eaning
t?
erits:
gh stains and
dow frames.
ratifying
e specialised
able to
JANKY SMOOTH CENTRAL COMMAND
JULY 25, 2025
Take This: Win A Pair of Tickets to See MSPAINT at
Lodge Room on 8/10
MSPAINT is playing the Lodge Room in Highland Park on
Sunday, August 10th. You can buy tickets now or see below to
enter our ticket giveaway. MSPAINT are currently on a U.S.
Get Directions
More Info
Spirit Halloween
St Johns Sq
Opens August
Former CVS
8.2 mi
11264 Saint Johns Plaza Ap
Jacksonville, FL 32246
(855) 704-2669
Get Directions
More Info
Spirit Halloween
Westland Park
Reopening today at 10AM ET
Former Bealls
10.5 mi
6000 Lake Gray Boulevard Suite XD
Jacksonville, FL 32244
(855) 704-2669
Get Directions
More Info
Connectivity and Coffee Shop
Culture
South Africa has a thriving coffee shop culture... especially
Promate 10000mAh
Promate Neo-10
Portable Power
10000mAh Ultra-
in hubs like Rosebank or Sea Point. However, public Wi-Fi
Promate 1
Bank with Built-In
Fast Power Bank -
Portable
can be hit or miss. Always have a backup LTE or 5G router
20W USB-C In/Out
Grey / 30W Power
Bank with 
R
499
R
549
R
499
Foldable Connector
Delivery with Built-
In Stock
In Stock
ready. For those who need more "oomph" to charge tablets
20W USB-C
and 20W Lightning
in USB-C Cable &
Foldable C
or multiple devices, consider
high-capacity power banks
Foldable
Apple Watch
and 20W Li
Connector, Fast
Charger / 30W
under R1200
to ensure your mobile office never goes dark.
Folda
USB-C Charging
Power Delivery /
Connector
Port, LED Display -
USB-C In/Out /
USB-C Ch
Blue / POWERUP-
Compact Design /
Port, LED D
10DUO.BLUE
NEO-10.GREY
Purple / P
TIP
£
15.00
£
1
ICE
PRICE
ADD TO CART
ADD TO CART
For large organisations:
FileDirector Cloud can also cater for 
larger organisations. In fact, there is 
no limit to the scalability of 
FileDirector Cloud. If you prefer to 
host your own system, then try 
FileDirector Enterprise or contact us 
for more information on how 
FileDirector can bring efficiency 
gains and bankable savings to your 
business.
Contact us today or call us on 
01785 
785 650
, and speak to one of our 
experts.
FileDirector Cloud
════════
How to complete this task: Your answer should repeat every entry exactly.

Written answer:
eaning
t?
erits:
gh stains and
dow frames.
ratifying
e specialised
able to
JANKY SMOOTH CENTRAL COMMAND
JULY 25, 2025
Take This: Win A Pair of Tickets to See MSPAINT at
Lodge Room on 8/10
MSPAINT is playing the Lodge Room in Highland Park on
Sunday, August 10th. You can buy tickets now or see below to
enter our ticket giveaway. MSPAINT are currently on a U.S.
Get Directions
More Info
Spirit Halloween
St Johns Sq
Opens August
Former CVS
8.2 mi
11264 Saint Johns Plaza Ap
Jacksonville, FL 32246
(855) 704-2669
Get Directions
More Info
Spirit Halloween
Westland Park
Reopening today at 10AM ET
Former Bealls
10.5 mi
6000 Lake Gray Boulevard Suite XD
Jacksonville, FL 32244
(855) 704-2669
Get Directions
More Info
Connectivity and Coffee Shop
Culture
South Africa has a thriving coffee shop culture... especially
Promate 10000mAh
Promate Neo-10
Portable Power
10000mAh Ultra-
in hubs like Rosebank or Sea Point. However, public Wi-Fi
Promate 1
Bank with Built-In
Fast Power Bank -
Portable
can be hit or miss. Always have a backup LTE or 5G router
20W USB-C In/Out
Grey / 30W Power
Bank with 
R
499
R
549
R
499
Foldable Connector
Delivery with Built-
In Stock
In Stock
ready. For those who need more "oomph" to charge tablets
20W USB-C
and 20W Lightning
in USB-C Cable &
Foldable C
or multiple devices, consider
high-capacity power banks
Foldable
Apple Watch
and 20W Li
Connector, Fast
Charger / 30W
under R1200
to ensure your mobile office never goes dark.
Folda
USB-C Charging
Power Delivery /
Connector
Port, LED Display -
USB-C In/Out /
USB-C Ch
Blue / POWERUP-
Compact Design /
Port, LED D
10DUO.BLUE
NEO-10.GREY
Purple / P
TIP
£
15.00
£
1
ICE
PRICE
ADD TO CART
ADD TO CART
For large organisations:
FileDirector Cloud can also cater for 
larger organisations. In fact, there is 
no limit to the scalability of 
FileDirector Cloud. If you prefer to 
host your own system, then try 
FileDirector Enterprise or contact us 
for more information on how 
FileDirector can bring efficiency 
gains and bankable savings to your 
business.
Contact us today or call us on 
01785 
785 650
, and speak to one of our 
experts.
FileDirector Cloud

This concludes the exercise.